One of the big talking points on right-wing radio leading up to 2012 was how unpopular Obama was with his own party. This may have been partly true, but it was because Obama was not being liberal enough. Gregg spent an hour one night on his show talking about how Hillary Clinton was pressured to run against Obama in 2012, and allegedly had to be talked out of it at the last minute. These were only rumors, but proven or unproven, they didn’t actually matter. When you were voting in 2012, did you think even for a second, “Hillary almost ran against Obama. That means I should vote for Romney?” No, of course you didn’t. These lines of thinking only served to make Republicans feel better about their prospects. There was little to no impact on voting. Things are a bit different in 2020: Trump does have serious challengers. There may even be some sniping in a few Republican primaries that will get ugly. But to believe that any of this will matter to the average Trump voter is completely delusional. Trump is going to win the nomination and will not lose any votes in the process. We cannot wrap ourselves in the comfortable blanket of believing any amount of infighting will save us. 2020 must be about getting left leaning voters out to the polls, instead of relying on right-leaning voters avoiding them. Which brings us to:
Lesson 3: Trump sucks, but let’s promote ourselves.

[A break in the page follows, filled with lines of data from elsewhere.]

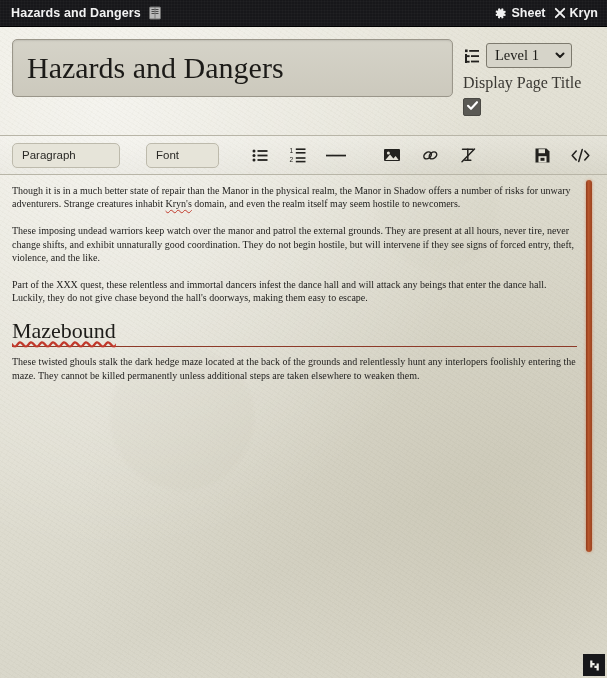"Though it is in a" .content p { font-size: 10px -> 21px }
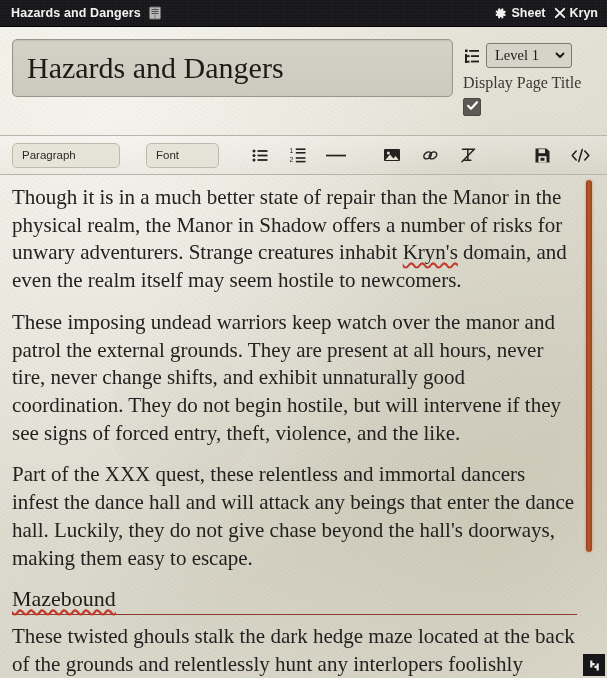"Onyx Knights" h3 { html: none -> <h3>Onyx Knights</h3> }
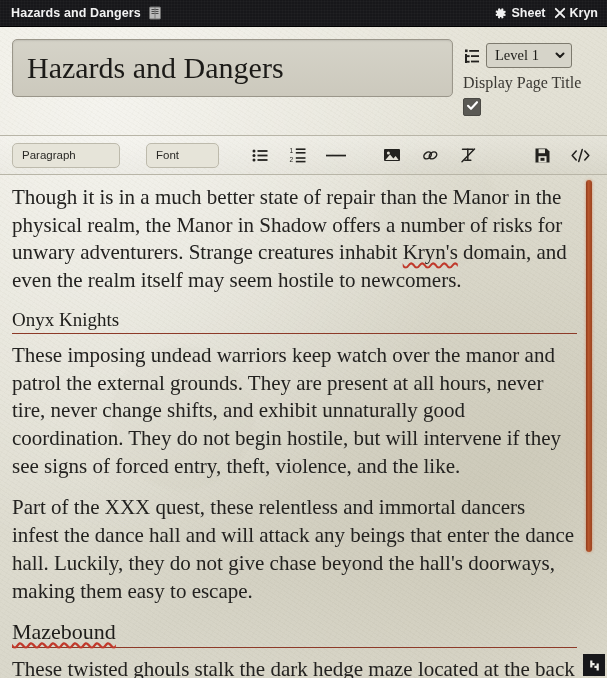"Mazebound" h2 { html: <h2><span>Mazebound</span></h2> -> none }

It’s true, Trump has made myriad mistakes and is leaving the world in a worse place than when he found it. But everyone knows that. It’s time to focus on what’s next and how to clean up his mess. The simple truth is that nothing new will come out. Trump lied, committed a crime, or did something inhumanely asshole-ish. It’s a daily roulette. It should be apparent that his base will stay his base no matter what happens. There isn’t a single left leaning or undecided voter who has missed one of the thousands of headlines. We can keep beating the drum, but at this point it won’t change anyone’s mind. The Democrats several good candidates, so we need to pick the best ideas and get behind them. The message has to be consistently about how different and better the next four years will be. Republicans in 2012 made their message: ‘Vote for Romney because he’s not Obama.’ A similar message about Trump won’t sway a truly undecided voter. They’ll default to the status quo. What they need is a compelling reason to change, and the only way to do that is to promote the ideas and the people who will undo the Trump dumpster-fire.

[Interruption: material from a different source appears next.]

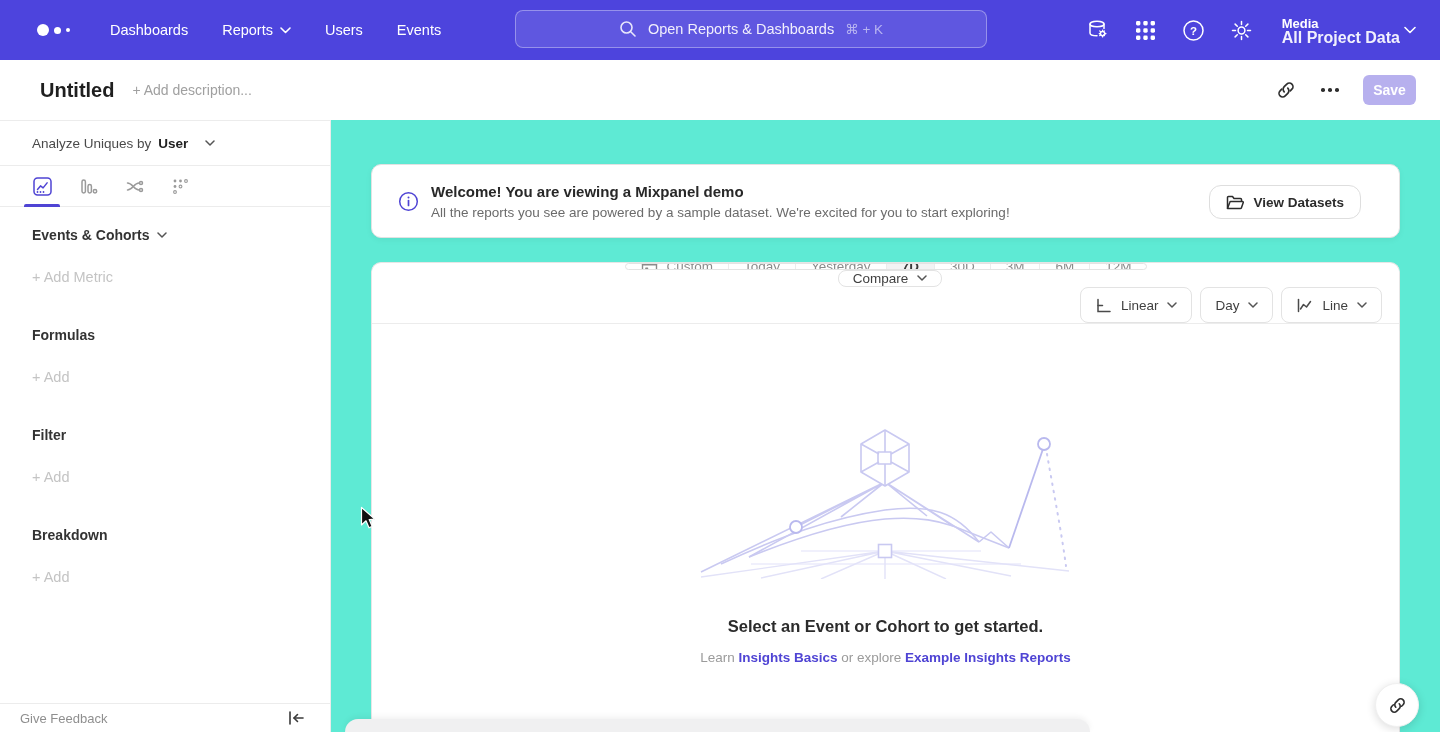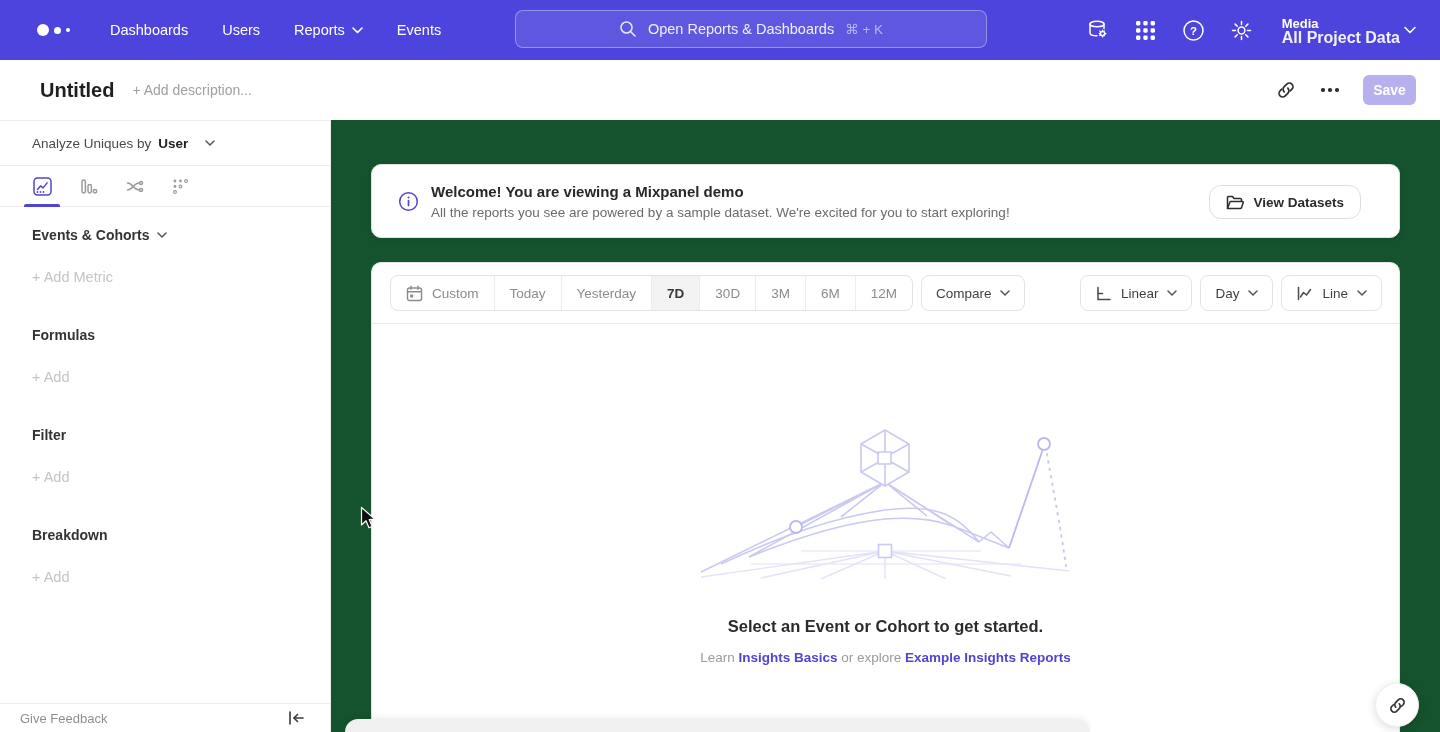"Users" div.nav-item { order: before "Reports" -> after "Reports" }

Lesson 4: Trump sucks, but let’s narrow it down.
Trump’s biggest strength comes from his biggest weakness; each scandal waters down the weight of them all. He’s talented at changing the subject and making even the most well-informed voter spin their wheels at the amount of destruction going on. In 2016 Hillary tried to attack too many things at once. It came out jumbled and Trump easily escaped by moving on and deflecting. In 2012 the Republicans watered themselves down by inventing continuous fake scandals: Obama will use the UN to take over the US, Obama will banish the dollar, Obama will plant computer chips in our necks to track us, “You didn’t build that” etcetera. Romney crushed himself in a debate by lamenting over the semantics of calling something an “act of terror” vs “an act of terrorism.” These attacks were for the base, but undecided voters had at least enough brains to know what was fake. Whether you’re a candidate debating Trump, or someone telling all your Facebook friends about why you’re voting for someone, you’ll need to be succinct. Trump told women of color to “go back to their own countries.” Trump used Ukraine to interfere in the election. Trump has dumped democratic allies in favor of totalitarian dictatorships. Two or three big topics is all we need. Maybe even just one; after all “but her emails” was enough to get Trump into office.
My favorite moment of 2012 was seeing the smug look on Gregg’s face quickly disappear. Unfortunately, he got the last laugh in 2016, as did all Trumpers. If we’re not able to learn the right lessons and apply the right tactics, we’re staring down another four (or more) years of futility.